Sigh... I'm going to suggest there is more sketchiness to your bf than you might think. It is setting off alarm bells, red flags for me, similarities to my last long term bf.

He seemed like such a great guy the first year. We lived 20 miles apart and he came to spend one overnight a week with me, and it was always great. He was married, but after 30 years together, their sex had become extremely infrequent. The sex we had was amazing! Powerful! Intense. And a bit kinky. We also went on fun dates, hiking, dancing, museums, flea market rambles. We seemed to have so much in common. It was romantic. He was tall and handsome and smart and interesting. He helped me with home maintenance jobs. He met my gf and they got along. I felt like I had found a "real boyfriend."

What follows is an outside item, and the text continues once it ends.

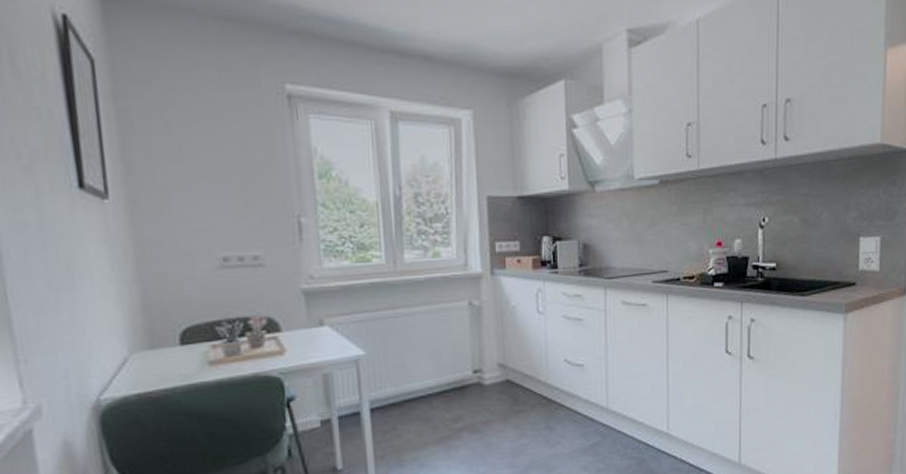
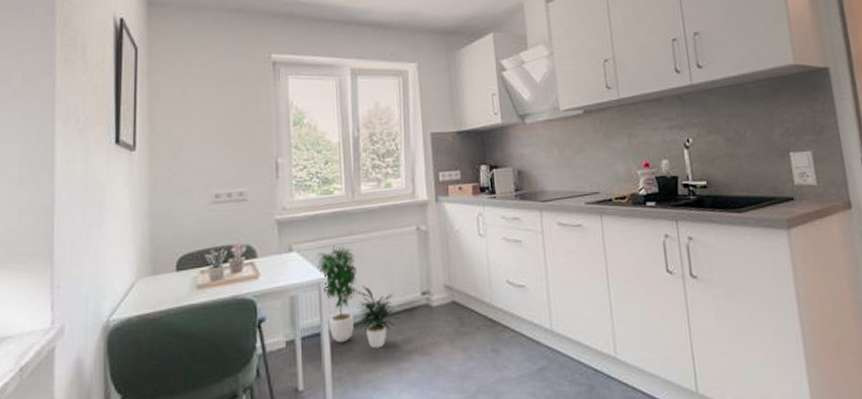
potted plant: none [353,319,446,428] -> present [317,245,397,349]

I also have a long term relationship with my gf. A year after I met bf (and 3 yrs after I met her, and we commuted 20 miles to see each other every weekend), she and I decided to get a house together. We were encouraged by my bf (who was also her friend, and even occasional sex partner), to move near him. This worked out for us, and we did.

No sooner did we move to be near him, than he started dating other women. And his new relationships were constantly in my face. No, they weren't models, but there was a constant revolving door, and I heard about each one, her looks, her preferences, how he flirted and sexed them in similar ways to how he did me.

Finally he started dating a married MF couple who were new to poly. That couple had jealousies between them, fighting over him, and I realized by his own words, that he enjoyed being in the middle of their pain.

With help here, especially from Gala Girl, I came to realized his good qualities were mostly all an act, and he probably had Don Juan Narcissistic personality disorder, or psychopathology. He was "triangulating" me, my gf (who was sensitive to it and had backed off of sex and cuddling with him), his 2 married partners, all with him in the middle, pulling the strings, and being above it all. His own wife was just in the background, doing her own thing. She'd probably just given up.

He used to laugh at me when I was in emotional distress. I once told him it was all so complicated, and he chuckled benignly and said, "I like complicated." Then I realized 2 gfs he had simultaneously before we met, were good friends, and also struggled with jealousy of each other when he was dating them.

I finally saw the pattern! And realized my increasing depression wasn't coming from a sort of failure in myself to be "cool enough," it was coming from the puppet master narcissist, who was just going on juggling his wife, me, my gf, the string of new women he attempted to reel in, and now this vulnerable jealous married newly poly couple. He had no real compassion for any of us. We were all just "narcissistic supply" to him. All this time, he also flirted online a lot, when he wasn't with one (or two) of us, and acted inappropriately sexual in public situations.

I looked up a lot of info about Don Juan Narcissism after I dumped him. They take good kind caring people (normal people like you and me), mirror their normal feelings and actions, and they seem so great! But it's all an act until they have fully hooked you (like getting a place together). They then get bored, and start fooling around in baldly selfish ways (inviting a stranger over to YOUR shared home, with your child in it, the very day you moved in together! Appalling). I also question why he dates "models" exclusively, almost as if he is throwing it in your face how he can hook the prettiest girls in the world, who are single and child free (maybe younger?) and you are just averagely attractive and a mother to boot.

My ex bf also had long conversations with me about "fixing" things, but they always went in circles and we never really got anywhere. It was obvious the night I dumped him that he hadn't ever really heard a thing I was saying.

I could be totally off base here, but just wanted to put it out there. I was in denial for a year and a half until it all just got to be too much. I dumped him after 2 1/2 years together.